We based our code on Adafruit’s example you can find on github. This code defines all the different modes the LED stripe will light up. The Arduino will take the code it receives on its serial port from the Raspberry Pi (the one ranging from 90 to 98) and will change the colors displayed by the LED stripe accordingly.

Run the Application

In the end, your project structure should look something like this: Project Structure

Make sure everything is plugged in, connect to your Raspberry Pi and run the main.js file.

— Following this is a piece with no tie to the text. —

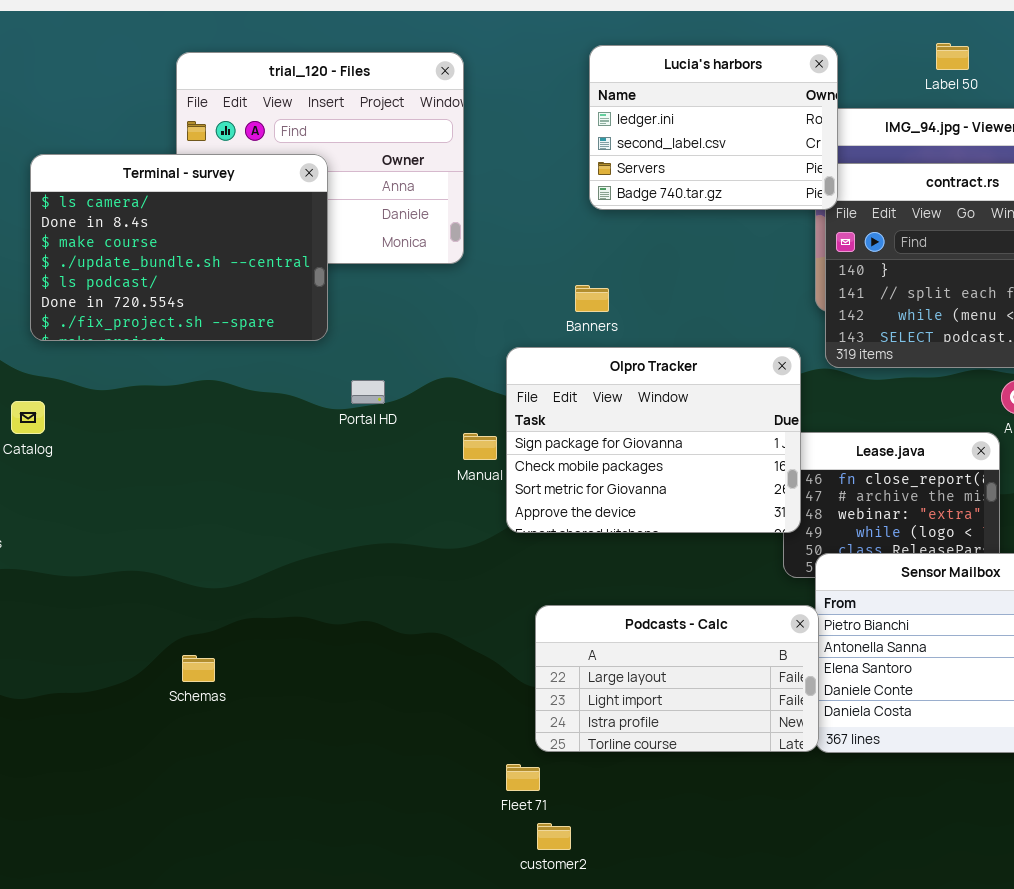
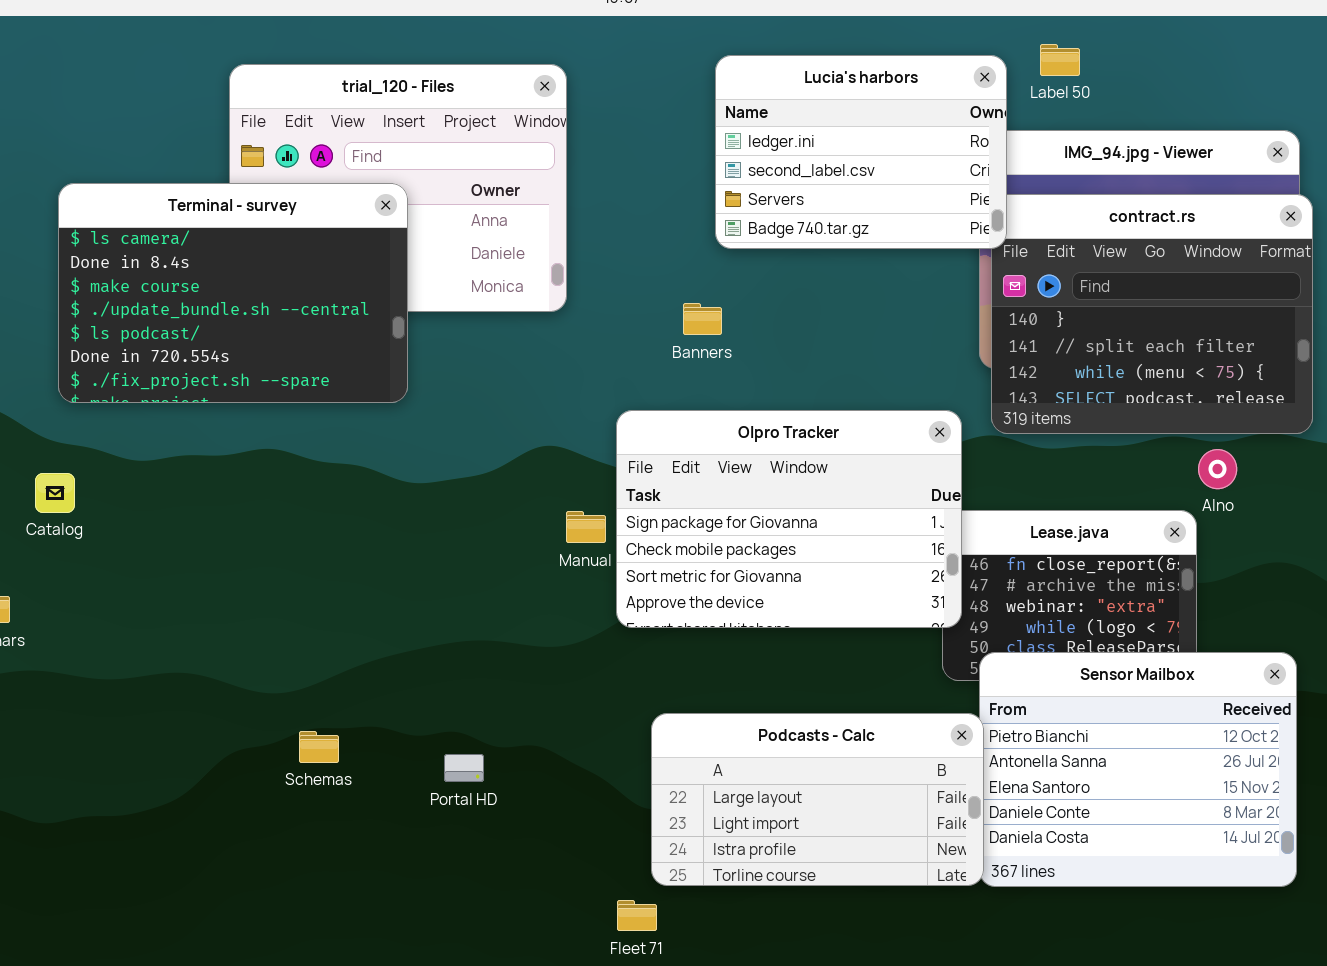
Label 50: [936,43,969,70] -> [1040,44,1080,76], moved
Banners: [575,285,609,312] -> [683,303,722,335], moved
Portal HD: [351,380,385,404] -> [444,754,484,782], moved
Schemas: [182,655,215,682] -> [299,731,339,763], moved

While the main.js is running, open a tab in your favorite browser and write “ : 3000”, where IP Address is your Raspberry Pi’s Address, you can find here:

IP Address

It should look something like this: Website

Congratulations on building your own smart Christmas lights system! Feel free to play around and give the project your own personal touch by adding different lighting modes, improving the index.html file or adding new functionalities to it! Send us photos of our projects and we will post the best ones here.

We wish you all warm holidays, a Merry Christmas and happy IoT-ing!